Rat Lungs Renovated in Lab

The new technique that uses stem cells to build better lungs could eventually help save lives.

From: http://news.discovery.com/

Lungs

Although the new research is promising, more study is needed before the reseeding technique could be applied to human patients. Click to enlarge this image.
Hemera

"Reseeding" lungs with a patient's own stem cells before a transplant could save millions of lives.

Scientists from Yale University have developed a technique to remove all cells from a lung and then reseed the remaining connective tissue scaffold with a patient's own cells. The technique could be used with lung transplant patients.

"This is really the first paper that talks about engineering an entire lung that can be implanted and can exchange gas," said Laura Niklason, a scientist at Yale University and a co-author on the Science paper. "Previous work was scaled down... a far cry from engineering an entire tissue that a surgeon could pick up."

For now, the Yale scientists are only sewing reseeded lungs into rats, not humans.

Lung transplants are risky procedures. Given complications, organ rejection and other problems, the survival rate after 10 years is between 10 and 20 percent. But if a patient's own stem cells re-colonized the lung, the chance of organ rejection would drop dramatically, which should raise the long-term survival rate.

The first step toward saving human lives is by sacrificing a few rats.

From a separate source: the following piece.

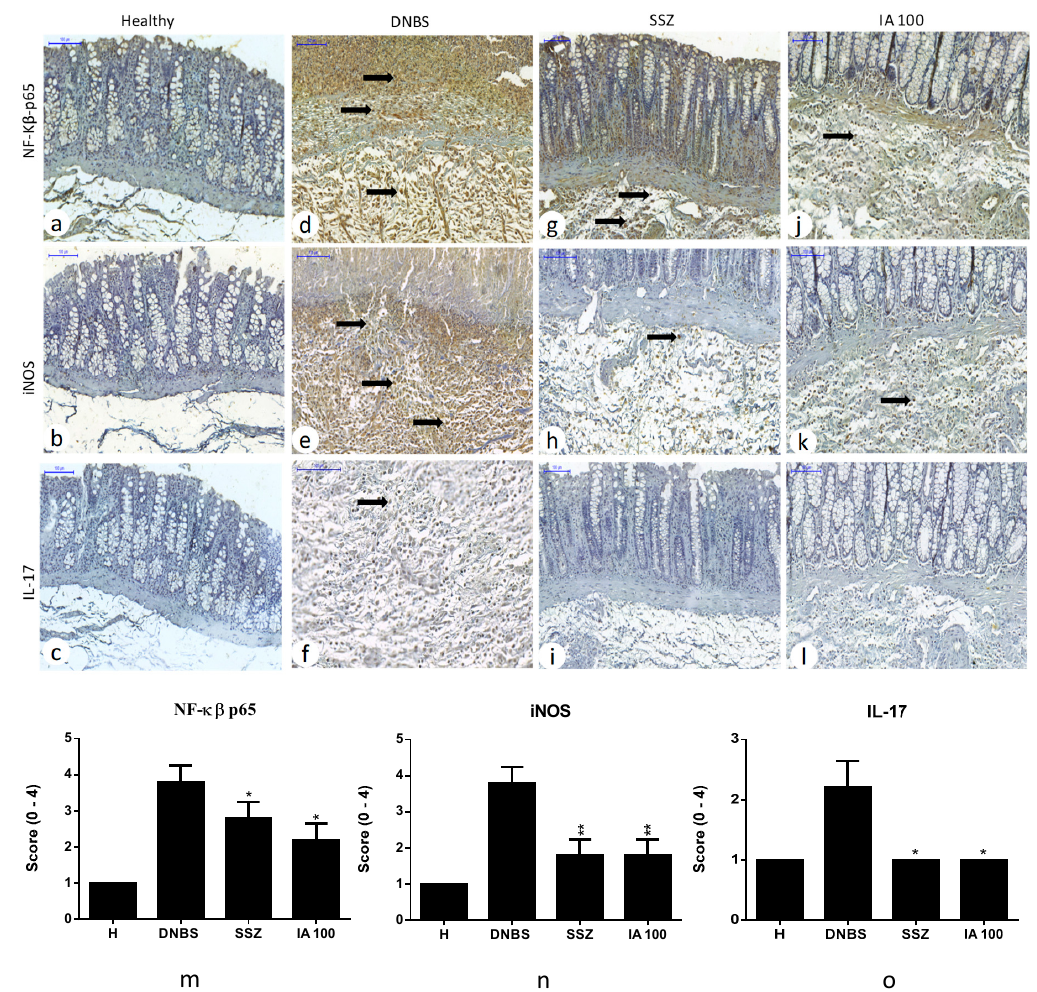
Figure 6. Immunohistochemical analysis of the effect of 25, 50, and 100 mg/kg doses of I. asarifolia (IA) aqueous extract and 250 mg/kg of sulfasalazine (SSZ) on intestinal colon mucosa in the experimental trial of acute colitis induced by 2,4-dinitrobenzene sulphonic acid (DNBS) in rats. Immunoreactivity was recognized by brownish staining in inflammatory cells, regardless of whether it was in the nucleus or cytoplasm. Healthy group without immunostaining for nuclear factor kappa β p65 (NF- κβ -p65), inducible nitric oxide synthase (iNOS), and interleukin-17 (IL-17) ( a – c ). DNBS group ( d – f ) exhibiting intense immunoreactivity for NF- κβ -p65 and iNOS in mucosa and submucosa, and discreet for IL-17. SSZ group ( g – i ) with moderate immunoreactivity for NF- κβ -p65 and discreet for iNOS and without immunostaining for IL-17. Group IA 100 mg/kg ( j – l ) showed discreet immunolabeling for NF- κβ -p65 and iNOS and without immunostaining for IL-17. Inflammatory cells ( (cid:225) ). Immunoreactivity score ( m – o ). H, Healthy group; DNBS, DNBS group; SSZ, Sulfasalazine group; and 25, 50 and 100 mg/kg doses of IA. Expressed as mean ± SEM, ( n = 5). The statistical differences * p < 0.05 and ** p < 0.01 of treatments vs DNBS control are presented (Scanner Panoramic Viewer, 100 ×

The scientists first removed four left lungs from four rats. Next, they bathed the lungs in a solution to destroy and then flush out all the living organic matter. Only a scaffold of connective tissue remained.

Next, the scientists injected lung stem cells into the trachea, and a slurry of lung vascular tissue into the artery leading into the lungs. One week later, the vascular and lung cells had re-colonized the connective tissue.

After removing the left lungs from a new set of rats, the Yale scientists implanted the reseeded lungs and compared them to their untouched counterparts. The reseeded lungs exchanged oxygen and carbon dioxide as well as the rats' original lungs.

The experiment was a success, but patients shouldn't start lining up at doctors offices just yet. After several hours, blood clots formed in the reseeded lungs, which would eventually kill a rat or person.

Niklason thinks this occurred because the lungs weren't fully reseeded. If the cells had been given more time, they would have successfully covered all surfaces inside the lung, and clotting would have been avoided.

Even so, there are other significant hurdles that must be overcome before human lungs can be grown. Niklason estimates it will take at least two decades for stem cell researchers to catch up with the best cells to reseed human lungs and, should that prove successful, to perform the necessary clinical trials.

Daniel Weiss, a scientist at the University of Vermont not involved in the research, agrees that at least 10 or 15 years and "a lot of work" remains before the lung reseeding technique could be used in humans. Nevertheless, Weiss is very excited by the new research.

"We are looking at millions of people worldwide dying because there is no cure (for diseases like emphysema and lung cancer)," said Weiss. "We desperately need a cure, and this gives us a lot of hope."

Lungs aren't the only organs that could be reseeded, said Weiss. Kidneys, liver, hearts and other organs could all potentially be reseeded with a patient's own cells, which are grown and then implanted into the patient to eliminate organ rejection.

"No one expected this to work so well, not even for a short amount of time," said Weiss. "This research will set the stage for years to come."